Po trzecie, Tusk nie widzi w tym niczego czego takiego czego sam by nie zrobił, Sam to wielokrotnie przytaczał i podkreślał, że przy takich kwotach zawsze ale zawsze przepływa coś pod stołem. Często mówił to w kontekście PIS-u ale ja mu wierzę bo w tej materii to jest co najmniej profesor.
Po czwarte Tusk nie robi prezentu obcym tylko swoim.

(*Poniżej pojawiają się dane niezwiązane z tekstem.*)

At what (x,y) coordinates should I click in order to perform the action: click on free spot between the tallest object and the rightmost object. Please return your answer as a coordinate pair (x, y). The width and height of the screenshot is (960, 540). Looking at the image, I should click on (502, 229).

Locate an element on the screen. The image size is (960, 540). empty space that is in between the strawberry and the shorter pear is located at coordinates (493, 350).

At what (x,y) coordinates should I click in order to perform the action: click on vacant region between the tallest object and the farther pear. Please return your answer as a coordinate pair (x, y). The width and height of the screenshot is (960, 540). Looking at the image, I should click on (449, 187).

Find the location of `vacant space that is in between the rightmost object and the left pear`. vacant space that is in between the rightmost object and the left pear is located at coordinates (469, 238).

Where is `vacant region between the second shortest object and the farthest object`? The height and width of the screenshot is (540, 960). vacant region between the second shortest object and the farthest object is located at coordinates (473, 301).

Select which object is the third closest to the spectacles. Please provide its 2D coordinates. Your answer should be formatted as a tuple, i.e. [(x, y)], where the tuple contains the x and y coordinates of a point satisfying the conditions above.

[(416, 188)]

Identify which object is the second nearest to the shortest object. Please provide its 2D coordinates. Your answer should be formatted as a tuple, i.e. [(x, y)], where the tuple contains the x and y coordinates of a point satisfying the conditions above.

Nic innego wam frajerzy nie pozostało, tylko drzeć japy w stylu: A u was biją murzynów! Bo na krytykę Tuska spod stolika to się nie ośmielicie, bo ktoś wnerwiony takiego jak Jabe czy Śmieciu, może ostro kopnąć w główkę 🤣🤣
W mojej hierarchii Tusk i jego szajka jest na pozycji wroga, którego trzeba zwalczać zawsze i wszędzie i to wyczerpuje temat. Na nic się z nim, nigdy, nie umawiałem.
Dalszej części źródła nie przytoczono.